5 Critical Lessons from a ClickHouse Bottleneck That Slowed Cloudflare's Billing
At Cloudflare, we handle petabytes of data and millions of billing-related queries daily using ClickHouse, the popular open-source OLAP database. One day, our daily aggregation jobs—responsible for generating accurate invoices—became agonizingly slow after a routine migration. All the usual metrics (I/O, memory, rows scanned) looked normal. Yet the pipeline stalled. This is the story of that hidden bottleneck and the five key takeaways that saved our billing pipeline.
1. The Scale of the Billing Pipeline
Cloudflare’s billing system depends on a massive ClickHouse platform that stores over a hundred petabytes of data across multiple clusters. We built a system called “Ready-Analytics” to simplify onboarding: teams stream data into a single, wide table where every record follows a standard schema (20 floats, 20 strings, a timestamp, and an indexID). The primary key—(namespace, indexID, timestamp)—ensures each namespace’s data is sorted optimally for its queries. By December 2024, this table held over 2 PiB of data and ingested millions of rows per second. This scale made even small inefficiencies catastrophic when the billing pipeline suddenly slowed down.

2. The Hidden Slowdown After a Migration
Following a routine migration, our daily aggregation jobs—powering hundreds of millions of dollars in usage revenue—stalled. We checked every standard culprit: I/O, memory, CPU, rows scanned, parts read. All were within normal ranges. Yet queries took far longer than expected. This was the first clue that the bottleneck wasn’t in the usual places. The system appeared healthy, but something deep inside ClickHouse was adding latency. It took forensic analysis of internal metrics to reveal the real issue.

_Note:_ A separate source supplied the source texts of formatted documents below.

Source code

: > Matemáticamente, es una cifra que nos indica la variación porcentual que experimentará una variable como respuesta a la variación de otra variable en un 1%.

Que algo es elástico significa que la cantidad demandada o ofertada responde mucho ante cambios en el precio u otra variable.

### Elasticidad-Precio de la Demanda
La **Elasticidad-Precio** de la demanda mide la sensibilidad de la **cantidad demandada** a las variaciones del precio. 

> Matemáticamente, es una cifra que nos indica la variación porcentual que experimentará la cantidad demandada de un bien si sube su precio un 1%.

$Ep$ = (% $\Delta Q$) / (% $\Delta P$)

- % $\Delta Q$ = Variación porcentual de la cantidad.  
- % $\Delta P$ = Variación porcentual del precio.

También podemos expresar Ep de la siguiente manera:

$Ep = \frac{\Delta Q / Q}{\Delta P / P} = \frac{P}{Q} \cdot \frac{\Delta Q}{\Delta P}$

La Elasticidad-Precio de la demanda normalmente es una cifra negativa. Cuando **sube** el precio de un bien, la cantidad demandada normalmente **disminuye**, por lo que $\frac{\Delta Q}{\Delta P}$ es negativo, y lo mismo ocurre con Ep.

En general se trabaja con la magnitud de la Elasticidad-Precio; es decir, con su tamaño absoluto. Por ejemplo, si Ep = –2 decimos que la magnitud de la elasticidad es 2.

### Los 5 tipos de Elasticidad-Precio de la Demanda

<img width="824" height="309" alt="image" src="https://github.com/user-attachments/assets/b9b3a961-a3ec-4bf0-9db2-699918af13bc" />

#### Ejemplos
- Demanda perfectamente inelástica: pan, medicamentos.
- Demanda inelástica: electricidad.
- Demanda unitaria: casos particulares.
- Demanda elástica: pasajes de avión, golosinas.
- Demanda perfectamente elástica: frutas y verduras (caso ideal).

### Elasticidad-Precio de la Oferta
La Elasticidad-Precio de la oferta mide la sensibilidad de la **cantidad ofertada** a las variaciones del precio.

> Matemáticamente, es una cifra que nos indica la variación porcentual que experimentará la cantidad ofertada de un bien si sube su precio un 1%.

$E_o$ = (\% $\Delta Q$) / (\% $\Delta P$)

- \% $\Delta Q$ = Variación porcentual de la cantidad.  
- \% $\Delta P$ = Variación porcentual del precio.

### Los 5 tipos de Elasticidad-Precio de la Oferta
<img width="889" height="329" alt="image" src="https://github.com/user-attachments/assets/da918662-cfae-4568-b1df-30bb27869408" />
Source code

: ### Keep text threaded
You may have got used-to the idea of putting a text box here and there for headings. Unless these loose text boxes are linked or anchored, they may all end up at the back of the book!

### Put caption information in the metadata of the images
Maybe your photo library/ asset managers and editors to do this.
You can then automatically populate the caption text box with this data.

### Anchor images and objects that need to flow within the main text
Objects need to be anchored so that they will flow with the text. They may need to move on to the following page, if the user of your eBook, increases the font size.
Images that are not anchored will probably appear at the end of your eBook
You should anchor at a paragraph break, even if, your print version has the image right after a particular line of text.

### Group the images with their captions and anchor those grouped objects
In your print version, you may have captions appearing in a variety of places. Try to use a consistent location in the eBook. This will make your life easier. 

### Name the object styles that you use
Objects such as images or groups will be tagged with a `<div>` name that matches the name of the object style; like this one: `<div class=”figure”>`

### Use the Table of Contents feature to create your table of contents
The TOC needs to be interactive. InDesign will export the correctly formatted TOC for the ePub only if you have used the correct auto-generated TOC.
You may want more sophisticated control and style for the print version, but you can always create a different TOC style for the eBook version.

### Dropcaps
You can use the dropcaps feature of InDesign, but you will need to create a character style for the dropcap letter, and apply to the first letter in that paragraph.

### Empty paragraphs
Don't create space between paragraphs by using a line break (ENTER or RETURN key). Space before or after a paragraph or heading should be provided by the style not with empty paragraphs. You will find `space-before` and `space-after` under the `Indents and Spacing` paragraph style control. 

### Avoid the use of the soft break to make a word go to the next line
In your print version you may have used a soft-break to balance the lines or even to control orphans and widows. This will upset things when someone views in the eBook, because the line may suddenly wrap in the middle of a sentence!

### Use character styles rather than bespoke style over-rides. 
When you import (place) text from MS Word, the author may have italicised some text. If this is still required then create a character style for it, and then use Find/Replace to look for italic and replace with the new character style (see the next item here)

3. The One-Size-Fits-All Retention Policy
Before ClickHouse had native TTLs, we built retention by partitioning tables by day and dropping partitions older than 31 days. The Ready-Analytics table inherited this “one retention for all” approach. But different teams had vastly different needs: some required years of data for legal reasons, others only a few days. This forced many teams to avoid Ready-Analytics and endure a complex onboarding process. The restrictive 31-day policy was a known limitation, but it also masked a deeper inefficiency: the fixed-partition scheme was causing unnecessary I/O on older partitions during scans.

4. Diagnosing the Bottleneck Inside ClickHouse
After exhausting standard diagnostics, we dove into ClickHouse internals. We discovered that the bottleneck wasn’t in disk or CPU but in the way ClickHouse’s merge process handled the wide schema. The hidden culprit was the mark cache and primary key index being repeatedly invalidated due to the large number of columns. Each scan triggered excessive index reads, even for small result sets. Three key patches emerged: 1) Optimizing the mark cache eviction policy, 2) Reducing index reads for wide tables, and 3) Adding a per-query prefetch hint for frequently accessed columns. These fixes eliminated the slowdown.
5. The Three Patches That Fixed Everything
Our engineering team wrote three targeted patches to ClickHouse. The first improved the mark cache eviction algorithm so that frequently needed marks weren’t evicted prematurely. The second reduced the number of index reads required for wide tables by pre-filtering columns based on query patterns. The third added an internal hint for the query engine to prefetch column data for common fields like namespace and timestamp. After deploying these patches, the daily aggregation jobs returned to normal speed. The billing pipeline became reliable again, and the incident taught us the importance of looking beyond surface metrics when diagnosing performance issues in complex OLAP systems.
In conclusion, Cloudflare’s billing pipeline bottleneck was a stealthy one—hiding not in I/O or memory but in ClickHouse’s index management. By analyzing the problem step by step and writing targeted patches, we not only fixed the immediate slowdown but also gained insights that will help optimize our petabyte-scale analytics platform for years to come. The lesson: always question “normal” metrics when performance degrades.